→ How to complete this task
Convert the lines of the items below, from the very first line through the line containing "Ахметов объявил победу", inclusive, into a JSON list of strings with one string per line and blank lines left out. Include no other lines.

→ Data shown
---+---
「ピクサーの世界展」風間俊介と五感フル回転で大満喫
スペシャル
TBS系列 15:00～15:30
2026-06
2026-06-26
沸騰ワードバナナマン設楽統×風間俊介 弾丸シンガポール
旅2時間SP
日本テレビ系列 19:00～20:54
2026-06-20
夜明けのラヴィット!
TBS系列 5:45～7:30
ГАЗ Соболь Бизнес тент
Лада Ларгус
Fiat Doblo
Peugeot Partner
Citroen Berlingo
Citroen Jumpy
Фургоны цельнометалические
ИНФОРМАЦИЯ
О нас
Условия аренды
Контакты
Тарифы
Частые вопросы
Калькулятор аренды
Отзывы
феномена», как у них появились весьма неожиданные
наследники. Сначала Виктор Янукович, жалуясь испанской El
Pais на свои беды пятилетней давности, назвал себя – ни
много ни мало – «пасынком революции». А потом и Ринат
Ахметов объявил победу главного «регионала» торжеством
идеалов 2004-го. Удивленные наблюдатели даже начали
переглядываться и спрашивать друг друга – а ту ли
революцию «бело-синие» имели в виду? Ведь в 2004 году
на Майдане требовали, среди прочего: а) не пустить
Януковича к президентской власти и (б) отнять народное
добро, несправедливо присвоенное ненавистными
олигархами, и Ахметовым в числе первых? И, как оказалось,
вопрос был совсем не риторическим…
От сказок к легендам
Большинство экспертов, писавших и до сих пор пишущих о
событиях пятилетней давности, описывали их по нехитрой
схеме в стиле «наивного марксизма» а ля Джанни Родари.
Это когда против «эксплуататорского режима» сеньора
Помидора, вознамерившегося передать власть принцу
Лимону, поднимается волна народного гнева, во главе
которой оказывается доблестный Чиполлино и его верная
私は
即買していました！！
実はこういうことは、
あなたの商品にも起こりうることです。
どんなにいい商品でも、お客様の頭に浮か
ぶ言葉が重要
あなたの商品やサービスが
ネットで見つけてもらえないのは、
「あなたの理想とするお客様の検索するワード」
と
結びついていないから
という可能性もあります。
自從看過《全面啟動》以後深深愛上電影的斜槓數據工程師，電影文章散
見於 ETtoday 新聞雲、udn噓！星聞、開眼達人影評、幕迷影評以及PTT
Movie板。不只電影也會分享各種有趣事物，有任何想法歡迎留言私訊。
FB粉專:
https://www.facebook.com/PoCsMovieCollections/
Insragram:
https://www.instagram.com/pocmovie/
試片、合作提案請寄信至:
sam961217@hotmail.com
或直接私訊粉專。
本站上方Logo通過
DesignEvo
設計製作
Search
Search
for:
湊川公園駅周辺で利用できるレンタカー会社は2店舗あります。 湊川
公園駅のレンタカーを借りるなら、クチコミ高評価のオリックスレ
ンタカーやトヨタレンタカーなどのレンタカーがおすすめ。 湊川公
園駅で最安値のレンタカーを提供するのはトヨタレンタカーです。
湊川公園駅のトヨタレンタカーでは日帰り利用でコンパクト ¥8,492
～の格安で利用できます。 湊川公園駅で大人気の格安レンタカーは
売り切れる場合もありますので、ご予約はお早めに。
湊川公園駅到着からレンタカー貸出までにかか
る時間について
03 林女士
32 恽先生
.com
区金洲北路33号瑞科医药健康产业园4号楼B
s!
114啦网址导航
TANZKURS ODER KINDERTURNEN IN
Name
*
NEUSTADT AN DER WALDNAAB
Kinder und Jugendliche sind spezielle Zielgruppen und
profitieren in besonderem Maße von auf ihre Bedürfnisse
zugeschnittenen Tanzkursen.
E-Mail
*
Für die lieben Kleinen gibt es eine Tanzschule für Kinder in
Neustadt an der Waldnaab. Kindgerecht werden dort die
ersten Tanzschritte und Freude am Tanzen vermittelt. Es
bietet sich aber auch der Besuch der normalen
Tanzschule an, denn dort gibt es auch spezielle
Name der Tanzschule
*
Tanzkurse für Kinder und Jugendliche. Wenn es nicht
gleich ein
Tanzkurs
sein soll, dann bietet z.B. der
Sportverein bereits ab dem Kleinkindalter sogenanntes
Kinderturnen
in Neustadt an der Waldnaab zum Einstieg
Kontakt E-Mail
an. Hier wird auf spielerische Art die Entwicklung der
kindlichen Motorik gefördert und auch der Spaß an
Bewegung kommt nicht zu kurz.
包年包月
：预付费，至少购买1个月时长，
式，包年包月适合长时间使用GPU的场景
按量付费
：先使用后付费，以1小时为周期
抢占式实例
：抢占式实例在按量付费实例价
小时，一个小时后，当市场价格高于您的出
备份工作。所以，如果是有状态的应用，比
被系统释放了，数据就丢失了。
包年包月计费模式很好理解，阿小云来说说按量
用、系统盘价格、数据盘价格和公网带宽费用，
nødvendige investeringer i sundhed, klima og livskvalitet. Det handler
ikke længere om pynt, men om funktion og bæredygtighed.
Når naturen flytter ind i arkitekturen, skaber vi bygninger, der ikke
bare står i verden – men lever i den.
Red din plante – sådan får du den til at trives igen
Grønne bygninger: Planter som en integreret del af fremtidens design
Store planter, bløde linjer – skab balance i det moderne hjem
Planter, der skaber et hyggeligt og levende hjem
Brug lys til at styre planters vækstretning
---+---
→ The answer
[
  "「ピクサーの世界展」風間俊介と五感フル回転で大満喫",
  "スペシャル",
  "TBS系列 15:00～15:30",
  "2026-06",
  "2026-06-26",
  "沸騰ワードバナナマン設楽統×風間俊介 弾丸シンガポール",
  "旅2時間SP",
  "日本テレビ系列 19:00～20:54",
  "2026-06-20",
  "夜明けのラヴィット!",
  "TBS系列 5:45～7:30",
  "ГАЗ Соболь Бизнес тент",
  "Лада Ларгус",
  "Fiat Doblo",
  "Peugeot Partner",
  "Citroen Berlingo",
  "Citroen Jumpy",
  "Фургоны цельнометалические",
  "ИНФОРМАЦИЯ",
  "О нас",
  "Условия аренды",
  "Контакты",
  "Тарифы",
  "Частые вопросы",
  "Калькулятор аренды",
  "Отзывы",
  "феномена», как у них появились весьма неожиданные",
  "наследники. Сначала Виктор Янукович, жалуясь испанской El",
  "Pais на свои беды пятилетней давности, назвал себя – ни",
  "много ни мало – «пасынком революции». А потом и Ринат",
  "Ахметов объявил победу главного «регионала» торжеством"
]